> [EXTRACTED MATERIAL]:
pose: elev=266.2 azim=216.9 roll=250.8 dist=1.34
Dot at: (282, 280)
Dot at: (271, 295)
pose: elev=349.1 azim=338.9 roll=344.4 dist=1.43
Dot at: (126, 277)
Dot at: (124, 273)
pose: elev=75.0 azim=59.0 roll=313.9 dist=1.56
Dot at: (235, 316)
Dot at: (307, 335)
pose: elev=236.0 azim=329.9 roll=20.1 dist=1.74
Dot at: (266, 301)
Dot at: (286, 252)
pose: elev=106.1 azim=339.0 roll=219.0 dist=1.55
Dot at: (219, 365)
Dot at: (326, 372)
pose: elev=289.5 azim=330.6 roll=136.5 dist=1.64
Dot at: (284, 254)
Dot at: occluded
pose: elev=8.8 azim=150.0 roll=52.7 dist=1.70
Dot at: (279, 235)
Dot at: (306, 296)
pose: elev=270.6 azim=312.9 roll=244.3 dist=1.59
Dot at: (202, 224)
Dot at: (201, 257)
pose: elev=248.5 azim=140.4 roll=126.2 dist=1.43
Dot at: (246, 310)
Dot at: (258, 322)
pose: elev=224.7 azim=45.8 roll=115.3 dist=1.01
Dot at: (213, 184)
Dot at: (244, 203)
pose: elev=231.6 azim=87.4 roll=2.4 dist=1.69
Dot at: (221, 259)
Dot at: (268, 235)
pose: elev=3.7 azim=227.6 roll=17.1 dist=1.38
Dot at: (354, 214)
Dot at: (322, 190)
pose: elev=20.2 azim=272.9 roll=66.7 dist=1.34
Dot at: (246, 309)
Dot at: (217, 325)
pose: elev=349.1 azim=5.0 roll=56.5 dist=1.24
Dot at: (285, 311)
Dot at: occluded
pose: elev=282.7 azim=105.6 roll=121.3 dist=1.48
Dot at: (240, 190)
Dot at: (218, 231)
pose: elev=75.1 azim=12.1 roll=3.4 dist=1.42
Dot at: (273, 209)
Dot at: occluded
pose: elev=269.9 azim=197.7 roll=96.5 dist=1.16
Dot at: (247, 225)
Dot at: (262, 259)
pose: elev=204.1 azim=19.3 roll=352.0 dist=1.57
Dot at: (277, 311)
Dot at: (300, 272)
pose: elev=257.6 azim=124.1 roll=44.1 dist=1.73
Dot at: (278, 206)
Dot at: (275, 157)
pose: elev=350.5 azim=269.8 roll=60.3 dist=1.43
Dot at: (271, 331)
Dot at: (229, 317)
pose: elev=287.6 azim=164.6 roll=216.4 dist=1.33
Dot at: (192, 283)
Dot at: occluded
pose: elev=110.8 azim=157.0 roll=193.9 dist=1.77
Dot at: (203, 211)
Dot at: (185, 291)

> [PROBLEM STATEMENT]: Reproduce word for word everything above, from the line containing "pose: elev=224.7 azim=45.8" down to the line containing "Dot at: (217, 325)", with both of those lines included.

> [PROBLEM SOLUTION]:
pose: elev=224.7 azim=45.8 roll=115.3 dist=1.01
Dot at: (213, 184)
Dot at: (244, 203)
pose: elev=231.6 azim=87.4 roll=2.4 dist=1.69
Dot at: (221, 259)
Dot at: (268, 235)
pose: elev=3.7 azim=227.6 roll=17.1 dist=1.38
Dot at: (354, 214)
Dot at: (322, 190)
pose: elev=20.2 azim=272.9 roll=66.7 dist=1.34
Dot at: (246, 309)
Dot at: (217, 325)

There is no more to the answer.